> To-do item
Count the lines in the data below holding the string "uuid" and write the total by itself.

___ Input material

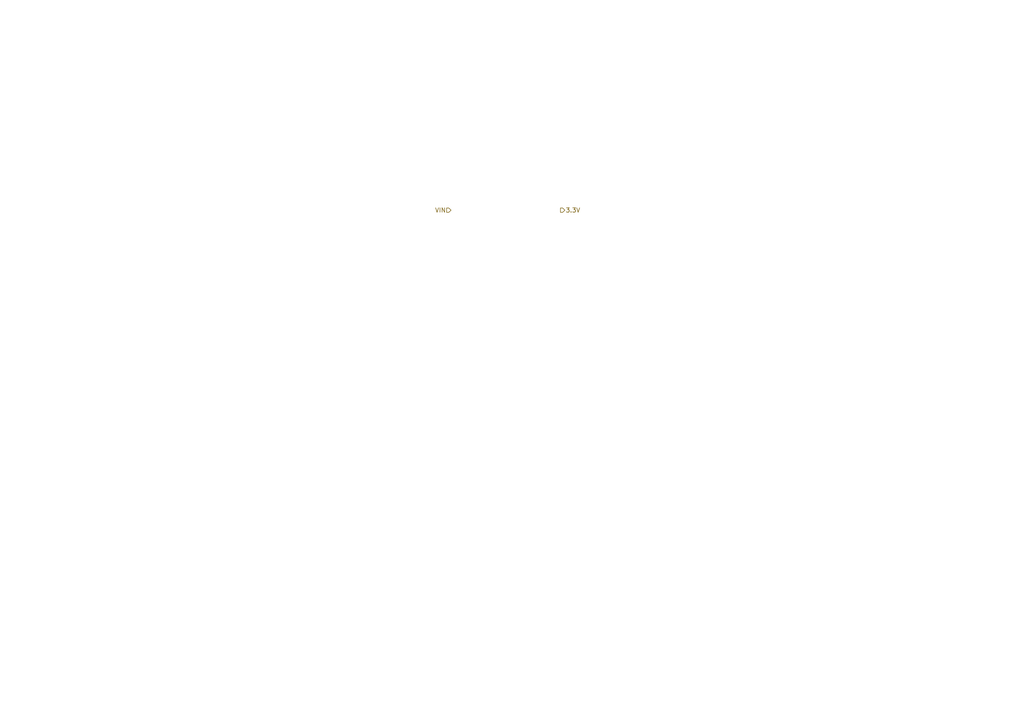
<source format=kicad_sch>
(kicad_sch
	(version 20231120)
	(generator "eeschema")
	(generator_version "8.0")
	(uuid "6aa8ff2e-dd0b-4dd7-8689-9b5ae7041e3b")
	(paper "A4")
	(lib_symbols)
	(hierarchical_label "VIN"
		(shape input)
		(at 130.81 60.96 180)
		(fields_autoplaced yes)
		(effects
			(font
				(size 1.27 1.27)
			)
			(justify right)
		)
		(uuid "55e3a251-91ec-4895-b35c-95349d360930")
	)
	(hierarchical_label "3.3V"
		(shape output)
		(at 162.56 60.96 0)
		(fields_autoplaced yes)
		(effects
			(font
				(size 1.27 1.27)
			)
			(justify left)
		)
		(uuid "69f76b02-bb88-40bf-923e-57d17f83d19a")
	)
)

</source>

______

> Solution to the exercise
3